[EXERCISE DESCRIPTION]: Transcribe each record exactly, but omit pictures.
** EXERCISE DATA follows **
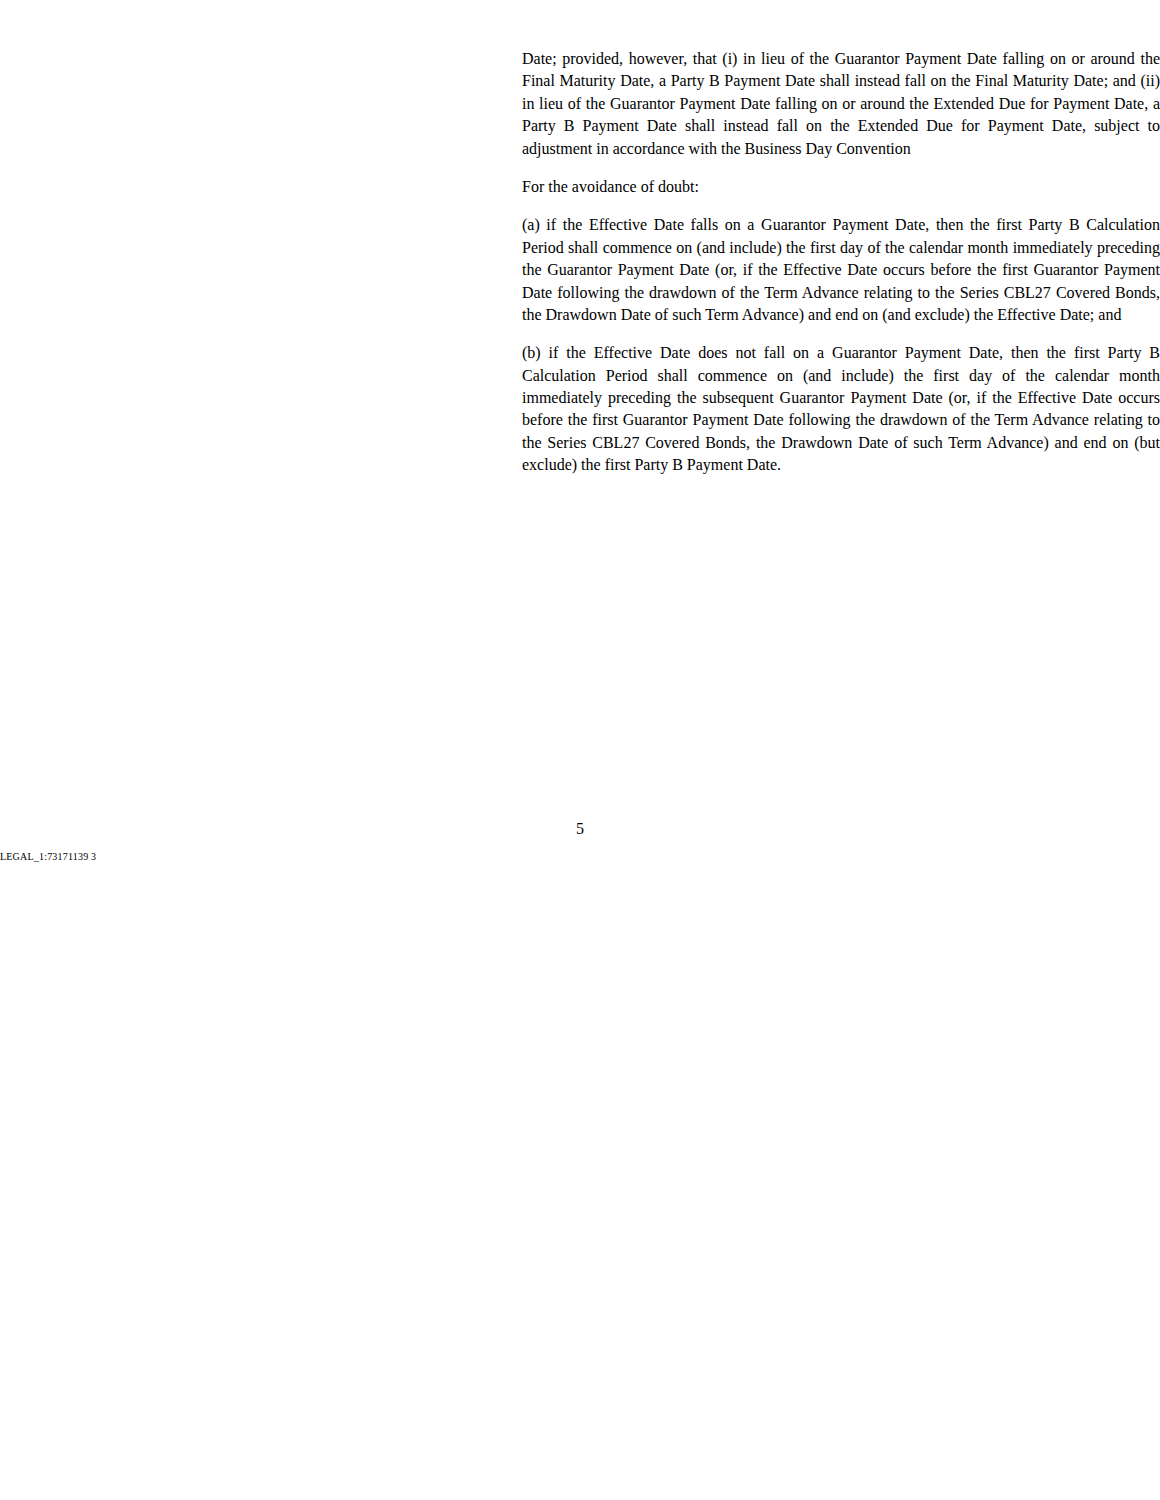Date; provided, however, that (i) in lieu of the Guarantor Payment Date falling on or around the Final Maturity Date, a Party B Payment Date shall instead fall on the Final Maturity Date; and (ii) in lieu of the Guarantor Payment Date falling on or around the Extended Due for Payment Date, a Party B Payment Date shall instead fall on the Extended Due for Payment Date, subject to adjustment in accordance with the Business Day Convention
For the avoidance of doubt:
(a) if the Effective Date falls on a Guarantor Payment Date, then the first Party B Calculation Period shall commence on (and include) the first day of the calendar month immediately preceding the Guarantor Payment Date (or, if the Effective Date occurs before the first Guarantor Payment Date following the drawdown of the Term Advance relating to the Series CBL27 Covered Bonds, the Drawdown Date of such Term Advance) and end on (and exclude) the Effective Date; and
(b) if the Effective Date does not fall on a Guarantor Payment Date, then the first Party B Calculation Period shall commence on (and include) the first day of the calendar month immediately preceding the subsequent Guarantor Payment Date (or, if the Effective Date occurs before the first Guarantor Payment Date following the drawdown of the Term Advance relating to the Series CBL27 Covered Bonds, the Drawdown Date of such Term Advance) and end on (but exclude) the first Party B Payment Date.
5
LEGAL_1:73171139 3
** End of EXERCISE DATA **
[YOUR RESPONSE]:
Date; provided, however, that (i) in lieu of the Guarantor Payment Date falling on or around the Final Maturity Date, a Party B Payment Date shall instead fall on the Final Maturity Date; and (ii) in lieu of the Guarantor Payment Date falling on or around the Extended Due for Payment Date, a Party B Payment Date shall instead fall on the Extended Due for Payment Date, subject to adjustment in accordance with the Business Day Convention
For the avoidance of doubt:
(a) if the Effective Date falls on a Guarantor Payment Date, then the first Party B Calculation Period shall commence on (and include) the first day of the calendar month immediately preceding the Guarantor Payment Date (or, if the Effective Date occurs before the first Guarantor Payment Date following the drawdown of the Term Advance relating to the Series CBL27 Covered Bonds, the Drawdown Date of such Term Advance) and end on (and exclude) the Effective Date; and
(b) if the Effective Date does not fall on a Guarantor Payment Date, then the first Party B Calculation Period shall commence on (and include) the first day of the calendar month immediately preceding the subsequent Guarantor Payment Date (or, if the Effective Date occurs before the first Guarantor Payment Date following the drawdown of the Term Advance relating to the Series CBL27 Covered Bonds, the Drawdown Date of such Term Advance) and end on (but exclude) the first Party B Payment Date.
5
LEGAL_1:73171139 3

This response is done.